For those who (still) believe that Camus is a depressive thinker, obsessed with death and existential angst, I strongly recommend ‘Summer in Algiers’ (‘L’été’), first published in 1954 and available as part of the Penguin edition of ‘The Myth of Sisyphus’. Camus invites his reader to follow in his footsteps as he immerses himself in the seaside landscape of his younger years and recaptures part of the sensual happiness he experienced among the Roman ruins of Tipasa, in a silent communion with the forgiving sky and the mythical Mediterranean sea. For the author of ‘The Outsider’, the Algeria of his childhood and adolescence was an eternal reminder of what men have been pursuing from time immemorial: the transient moment of reconciliation and fusion with a physical world forever estranged from the tragedies of human existence.

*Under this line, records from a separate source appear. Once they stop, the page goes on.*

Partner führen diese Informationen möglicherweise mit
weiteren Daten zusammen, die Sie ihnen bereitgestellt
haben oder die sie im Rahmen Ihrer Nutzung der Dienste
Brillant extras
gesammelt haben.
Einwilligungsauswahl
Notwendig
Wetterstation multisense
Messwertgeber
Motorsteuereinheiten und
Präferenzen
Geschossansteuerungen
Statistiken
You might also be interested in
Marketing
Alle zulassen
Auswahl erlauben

Here lies the source of the Absurd and here lies the possibility of all possible happiness, too.

In his Nobel Prize acceptance speech of 10 December 1957, Camus reiterated his dual preoccupation as a writer and a thinker, the former’s task being to bear witness to the beauty of this world as the latter’s duty was to work for the ultimate liberation of all his fellow-beings against all forms of social injustice and political oppression. In his dark moments of doubt, Camus cast his mind back to the magic beauty of the Mediterranean light and its promise of a soothing redemption. In Tipasa, every morning brings new hope and the philosopher-writer drew both his strength and his inspiration from the spectacle of a perennial light which lay inside him like an ‘invicible summer’ and saved him from despair as he prepared for the new day.